─── Recorded information

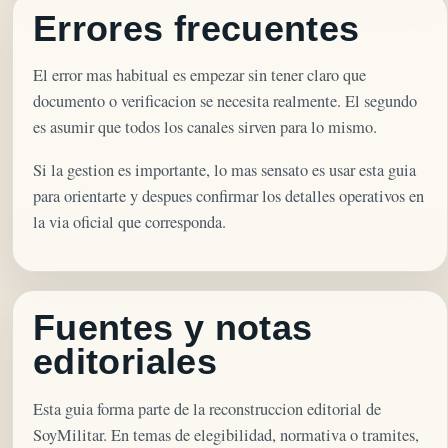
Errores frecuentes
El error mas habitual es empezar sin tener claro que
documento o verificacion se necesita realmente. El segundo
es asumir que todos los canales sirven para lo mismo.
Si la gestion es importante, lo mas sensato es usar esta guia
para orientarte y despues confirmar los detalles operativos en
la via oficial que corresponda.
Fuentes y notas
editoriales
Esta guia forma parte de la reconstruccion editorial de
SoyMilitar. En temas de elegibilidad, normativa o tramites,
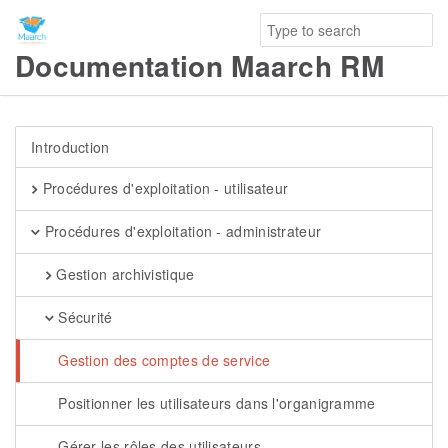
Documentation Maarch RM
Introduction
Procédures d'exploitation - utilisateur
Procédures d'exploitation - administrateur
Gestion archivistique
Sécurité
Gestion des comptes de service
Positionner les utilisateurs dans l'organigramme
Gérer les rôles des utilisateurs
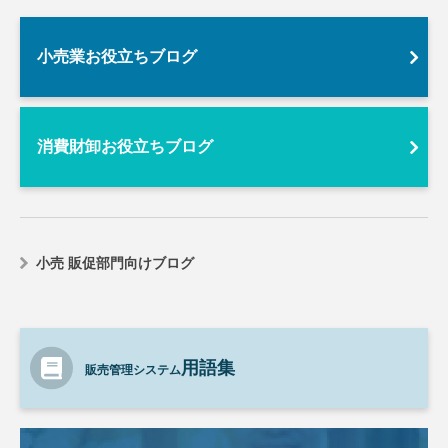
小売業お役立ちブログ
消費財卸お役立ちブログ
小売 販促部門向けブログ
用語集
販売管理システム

──────
─── Recorded information

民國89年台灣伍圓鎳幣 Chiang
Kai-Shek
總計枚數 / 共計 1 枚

──────

In the listing above, find the line with "documento o verificacion" and the line with "Gestion des comptes de service". Copy both of them and every line between, exactly, but not the pictures.

Result for this exercise:
documento o verificacion se necesita realmente. El segundo
es asumir que todos los canales sirven para lo mismo.
Si la gestion es importante, lo mas sensato es usar esta guia
para orientarte y despues confirmar los detalles operativos en
la via oficial que corresponda.
Fuentes y notas
editoriales
Esta guia forma parte de la reconstruccion editorial de
SoyMilitar. En temas de elegibilidad, normativa o tramites,
Documentation Maarch RM
Introduction
Procédures d'exploitation - utilisateur
Procédures d'exploitation - administrateur
Gestion archivistique
Sécurité
Gestion des comptes de service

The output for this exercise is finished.